Em seu voto no julgamento da ADI 4.650, o ministro Luís Roberto Barroso foi além do “juridiquês” e expressou sua visão sobre a importância da reforma política, sem poupar a omissão do Parlamento. “É hora de o poder Legislativo se reinventar”, disse. “O que é preciso é fazer com que a política tenha credibilidade. É preciso uma reforma verdadeira que reconstitua sua empatia com a sociedade, e cabe a ele (Congresso) fazer isso.”
Plebiscito popular
Seja pela omissão do Congresso, seja pela vontade de Gilmar Mendes, a reforma política ou mesmo mudanças relevantes em pontos específicos da legislação, como no caso do financiamento privado, continuam difíceis a curto prazo.
Principalmente pela composição do Parlamento, que está longe de ser representativa da sociedade. Enquanto, nas eleições de 2014, foram eleitos 462 homens e 51 mulheres (11%), o gênero feminino compõe 53% da população do país. Os negros são 51% dos brasileiros, segundo o Censo do IBGE de 2010. Mas, de acordo com o Tribunal Superior Eleitoral, dos 513 deputados eleitos em outubro, 79,9% se declararam brancos, 15,7% disseram ser pardos e 4,29%, negros.
Por isso, centenas de entidades da sociedade civil promoveram, entre 1° e 7 de setembro, o Plebiscito Popular por uma Constituinte Exclusiva e Soberana do Sistema Político. Dos 7.754.436 de votos apurados, 97,05% votaram no “sim” e 2,57% disseram “não”. Brancos e nulos não chegaram a 0,5%.

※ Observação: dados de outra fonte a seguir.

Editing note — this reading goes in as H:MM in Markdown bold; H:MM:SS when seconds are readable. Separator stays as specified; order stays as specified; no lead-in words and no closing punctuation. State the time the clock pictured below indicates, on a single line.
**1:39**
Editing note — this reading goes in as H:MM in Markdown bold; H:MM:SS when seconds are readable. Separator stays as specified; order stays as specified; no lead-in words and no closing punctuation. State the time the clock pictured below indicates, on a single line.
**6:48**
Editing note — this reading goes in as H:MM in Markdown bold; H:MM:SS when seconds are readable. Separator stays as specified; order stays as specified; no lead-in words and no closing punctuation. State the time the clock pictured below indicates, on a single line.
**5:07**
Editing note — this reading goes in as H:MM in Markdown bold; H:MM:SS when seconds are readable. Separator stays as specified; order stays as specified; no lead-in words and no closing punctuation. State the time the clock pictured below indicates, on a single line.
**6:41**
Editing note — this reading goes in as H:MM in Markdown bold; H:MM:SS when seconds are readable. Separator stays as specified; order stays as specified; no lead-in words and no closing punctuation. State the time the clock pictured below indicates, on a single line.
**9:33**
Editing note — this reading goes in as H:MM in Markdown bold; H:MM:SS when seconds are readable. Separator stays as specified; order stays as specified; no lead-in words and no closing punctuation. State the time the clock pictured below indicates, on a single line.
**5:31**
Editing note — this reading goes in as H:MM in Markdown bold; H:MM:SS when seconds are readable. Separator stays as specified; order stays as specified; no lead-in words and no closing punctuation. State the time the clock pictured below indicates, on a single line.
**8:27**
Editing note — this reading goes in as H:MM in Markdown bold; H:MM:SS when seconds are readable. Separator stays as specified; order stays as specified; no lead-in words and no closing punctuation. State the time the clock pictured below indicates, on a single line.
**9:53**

O documento com os quase 8 milhões de votos foi entregue a Dilma em 13 de outubro. “Não podemos achar que o Congresso Nacional se autorreforma. Eu acho que nenhuma instância se autorreforma sem a manifestação popular”, opinou a presidenta à data. Na cerimônia estavam presentes representantes de MST, CUT, PT, Psol, PCdoB, Federação dos Trabalhadores da Agricultura Familiar (Fetraf) e Movimento Juntos!, entre outras entidades."